Dari Abu Umamah Shudayya bin Ajlan al-Bahilli radhiyallahu ‘anhu, ia berkata: Aku mendengar Rasulullah shallallahu ‘alaihi wa sallam berkhotbah pada haji Wada’. Beliau bersabda,
اتَّقُوا الله، وَصلُّوا خَمْسَكُمْ ، وَصُومُوا شَهْرَكُمْ، وَأَدُّوا زَكاةَ أَمْوَالِكُمْ، وَأَطِيعُوا أُمَرَاءكُمْ تَدْخُلُوا جَنَّةَ رَبِّكُمْ
“Bertakwalah kepada Allah, dirikanlah shalat lima waktu kalian, berpuasalah di bulan kalian (Ramadhan), tunaikanlah zakat harta kalian, dan taatilah para pemimpin kalian, niscaya kalian akan masuk ke Surga Rabb kalian.” (HR at-Tirmidzi. Lihat Shahih al-Jami’ dan as-Silsilah ash-Shahihah)
PENJELASAN
Khotbah Rasulullah shallallahu ‘alaihi wa sallam terbagi menjadi dua jenis: khotbah rutin dan khotbah insidental.

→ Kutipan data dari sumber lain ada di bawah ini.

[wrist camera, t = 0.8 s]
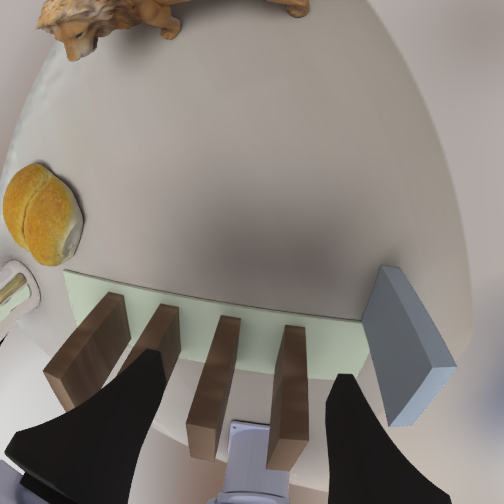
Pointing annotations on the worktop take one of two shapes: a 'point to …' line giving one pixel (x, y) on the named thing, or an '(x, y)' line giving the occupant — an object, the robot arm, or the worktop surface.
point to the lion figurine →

Para ulama rahimahumullah berselisih pendapat tentang status khotbah shalat kusuf (gerhana), apakah tergolong khotbah rutin atau insidental. Perbedaan pendapat ini disebabkan oleh fakta bahwa shalat kusuf pada masa Nabi shallallahu ‘alaihi wa sallam hanya terjadi satu kali. Pada saat itu, beliau shallallahu ‘alaihi wa sallam berdiri dan menyampaikan khotbah kepada umat setelah shalat.
Sebagian ulama berpendapat bahwa khotbah kusuf termasuk khotbah rutin. Mereka beralasan, “Hukum asalnya adalah bahwa apa yang disyariatkan oleh Nabi shallallahu ‘alaihi wa sallam tetap berlaku dan berlanjut. Tidak adanya gerhana setelahnya pada masa Nabi shallallahu ‘alaihi wa sallam sehingga beliau meninggalkan khotbah tersebut tidak cukup menjadi alasan untuk menyimpulkan bahwa khotbah kusuf bersifat insidental.”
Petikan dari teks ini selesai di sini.